• **Work request**
Some lines in the data below hold the string "just". Report how many, as a bare number.

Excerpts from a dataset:
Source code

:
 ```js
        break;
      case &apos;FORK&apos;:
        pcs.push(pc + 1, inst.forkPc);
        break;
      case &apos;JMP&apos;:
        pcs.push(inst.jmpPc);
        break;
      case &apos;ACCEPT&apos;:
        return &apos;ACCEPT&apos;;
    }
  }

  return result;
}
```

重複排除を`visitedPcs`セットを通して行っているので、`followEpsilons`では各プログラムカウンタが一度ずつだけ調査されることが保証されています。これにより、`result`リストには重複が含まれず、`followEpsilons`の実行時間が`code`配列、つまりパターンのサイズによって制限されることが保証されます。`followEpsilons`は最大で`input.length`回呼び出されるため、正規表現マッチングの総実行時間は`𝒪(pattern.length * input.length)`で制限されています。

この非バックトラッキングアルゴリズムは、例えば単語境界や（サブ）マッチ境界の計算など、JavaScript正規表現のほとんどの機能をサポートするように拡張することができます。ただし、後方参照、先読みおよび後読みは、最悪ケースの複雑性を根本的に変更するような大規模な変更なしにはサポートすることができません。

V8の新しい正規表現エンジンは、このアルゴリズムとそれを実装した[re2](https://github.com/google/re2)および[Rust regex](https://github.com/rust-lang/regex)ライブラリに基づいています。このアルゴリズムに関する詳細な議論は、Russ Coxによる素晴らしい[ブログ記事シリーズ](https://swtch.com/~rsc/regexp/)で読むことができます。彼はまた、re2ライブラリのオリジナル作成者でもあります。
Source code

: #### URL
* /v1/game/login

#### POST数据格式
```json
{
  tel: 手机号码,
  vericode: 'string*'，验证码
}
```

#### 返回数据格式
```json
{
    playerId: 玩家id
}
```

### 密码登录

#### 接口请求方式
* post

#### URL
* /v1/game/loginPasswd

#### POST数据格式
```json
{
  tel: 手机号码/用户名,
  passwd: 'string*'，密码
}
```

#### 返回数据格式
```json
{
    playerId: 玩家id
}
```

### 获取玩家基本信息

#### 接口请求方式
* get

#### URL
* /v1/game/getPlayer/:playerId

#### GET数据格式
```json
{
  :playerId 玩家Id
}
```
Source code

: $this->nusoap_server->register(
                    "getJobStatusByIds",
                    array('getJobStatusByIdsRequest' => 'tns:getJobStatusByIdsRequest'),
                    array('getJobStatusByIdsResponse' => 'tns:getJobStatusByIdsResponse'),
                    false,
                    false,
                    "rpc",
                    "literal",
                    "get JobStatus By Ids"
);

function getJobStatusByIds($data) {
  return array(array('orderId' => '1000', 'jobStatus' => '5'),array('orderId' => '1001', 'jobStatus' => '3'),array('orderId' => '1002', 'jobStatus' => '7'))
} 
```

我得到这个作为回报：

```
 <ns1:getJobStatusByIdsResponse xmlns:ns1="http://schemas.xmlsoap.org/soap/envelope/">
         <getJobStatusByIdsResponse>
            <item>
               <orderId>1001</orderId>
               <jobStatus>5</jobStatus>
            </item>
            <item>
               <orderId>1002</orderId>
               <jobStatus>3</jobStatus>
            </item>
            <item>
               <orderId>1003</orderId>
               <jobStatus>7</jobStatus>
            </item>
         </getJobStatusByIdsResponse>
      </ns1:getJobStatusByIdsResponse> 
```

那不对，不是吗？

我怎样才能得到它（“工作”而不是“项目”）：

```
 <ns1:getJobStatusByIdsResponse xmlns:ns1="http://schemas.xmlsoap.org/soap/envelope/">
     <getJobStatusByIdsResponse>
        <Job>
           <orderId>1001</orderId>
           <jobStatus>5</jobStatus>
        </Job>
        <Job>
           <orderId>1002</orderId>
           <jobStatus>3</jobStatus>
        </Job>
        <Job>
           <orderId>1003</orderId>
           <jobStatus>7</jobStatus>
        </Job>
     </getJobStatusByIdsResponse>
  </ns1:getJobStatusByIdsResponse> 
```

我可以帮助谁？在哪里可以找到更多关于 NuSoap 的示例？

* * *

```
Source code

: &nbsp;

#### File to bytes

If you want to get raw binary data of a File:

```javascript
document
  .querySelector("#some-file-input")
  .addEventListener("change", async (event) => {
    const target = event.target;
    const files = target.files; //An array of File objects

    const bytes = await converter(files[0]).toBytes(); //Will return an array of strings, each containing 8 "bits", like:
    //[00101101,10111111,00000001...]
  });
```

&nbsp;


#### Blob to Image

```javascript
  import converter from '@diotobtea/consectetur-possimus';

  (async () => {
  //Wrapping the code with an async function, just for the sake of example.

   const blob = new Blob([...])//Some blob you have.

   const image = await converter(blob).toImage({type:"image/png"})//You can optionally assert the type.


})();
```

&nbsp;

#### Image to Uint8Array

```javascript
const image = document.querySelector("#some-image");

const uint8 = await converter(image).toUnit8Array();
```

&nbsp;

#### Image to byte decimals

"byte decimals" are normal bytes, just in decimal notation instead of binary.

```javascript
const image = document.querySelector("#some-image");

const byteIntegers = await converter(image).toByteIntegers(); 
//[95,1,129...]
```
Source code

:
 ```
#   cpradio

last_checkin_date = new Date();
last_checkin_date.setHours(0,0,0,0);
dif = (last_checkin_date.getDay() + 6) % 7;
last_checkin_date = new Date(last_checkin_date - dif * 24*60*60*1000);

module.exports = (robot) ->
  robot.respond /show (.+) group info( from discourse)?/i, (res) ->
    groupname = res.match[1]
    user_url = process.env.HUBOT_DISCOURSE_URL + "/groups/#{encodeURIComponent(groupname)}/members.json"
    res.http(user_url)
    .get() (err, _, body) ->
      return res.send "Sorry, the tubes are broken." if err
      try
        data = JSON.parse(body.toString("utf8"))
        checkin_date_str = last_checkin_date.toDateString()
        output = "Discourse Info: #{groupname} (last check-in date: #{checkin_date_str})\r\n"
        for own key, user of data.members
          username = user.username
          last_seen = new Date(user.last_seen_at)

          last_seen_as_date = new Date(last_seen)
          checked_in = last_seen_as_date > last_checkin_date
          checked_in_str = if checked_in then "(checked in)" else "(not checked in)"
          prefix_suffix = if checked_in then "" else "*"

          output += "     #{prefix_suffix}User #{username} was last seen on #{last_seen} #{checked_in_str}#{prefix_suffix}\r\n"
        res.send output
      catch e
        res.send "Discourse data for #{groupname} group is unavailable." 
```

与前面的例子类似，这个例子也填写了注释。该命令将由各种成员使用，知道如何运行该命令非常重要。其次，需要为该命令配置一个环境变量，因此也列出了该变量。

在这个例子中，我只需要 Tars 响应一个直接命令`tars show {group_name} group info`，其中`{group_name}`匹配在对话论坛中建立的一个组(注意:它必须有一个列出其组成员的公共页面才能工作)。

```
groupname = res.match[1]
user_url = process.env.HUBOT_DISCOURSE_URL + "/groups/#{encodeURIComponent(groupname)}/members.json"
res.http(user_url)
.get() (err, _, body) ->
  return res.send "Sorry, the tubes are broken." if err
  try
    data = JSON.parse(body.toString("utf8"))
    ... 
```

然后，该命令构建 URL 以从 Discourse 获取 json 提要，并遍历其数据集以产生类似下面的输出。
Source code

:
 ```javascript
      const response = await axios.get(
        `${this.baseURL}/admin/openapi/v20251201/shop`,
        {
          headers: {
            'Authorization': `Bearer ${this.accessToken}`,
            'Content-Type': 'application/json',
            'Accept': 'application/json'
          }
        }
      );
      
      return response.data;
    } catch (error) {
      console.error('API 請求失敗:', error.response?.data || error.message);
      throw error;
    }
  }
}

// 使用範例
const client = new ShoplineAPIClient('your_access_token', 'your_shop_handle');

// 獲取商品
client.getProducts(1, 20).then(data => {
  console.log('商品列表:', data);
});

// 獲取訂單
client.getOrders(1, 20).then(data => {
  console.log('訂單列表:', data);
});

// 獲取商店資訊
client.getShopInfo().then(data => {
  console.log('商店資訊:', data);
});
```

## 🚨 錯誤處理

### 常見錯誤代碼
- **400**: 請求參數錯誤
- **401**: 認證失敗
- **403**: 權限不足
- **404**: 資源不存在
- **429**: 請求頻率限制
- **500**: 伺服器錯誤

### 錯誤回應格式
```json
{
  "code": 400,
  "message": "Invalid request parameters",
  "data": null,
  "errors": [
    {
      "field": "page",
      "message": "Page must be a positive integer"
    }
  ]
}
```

• **Expected output**
2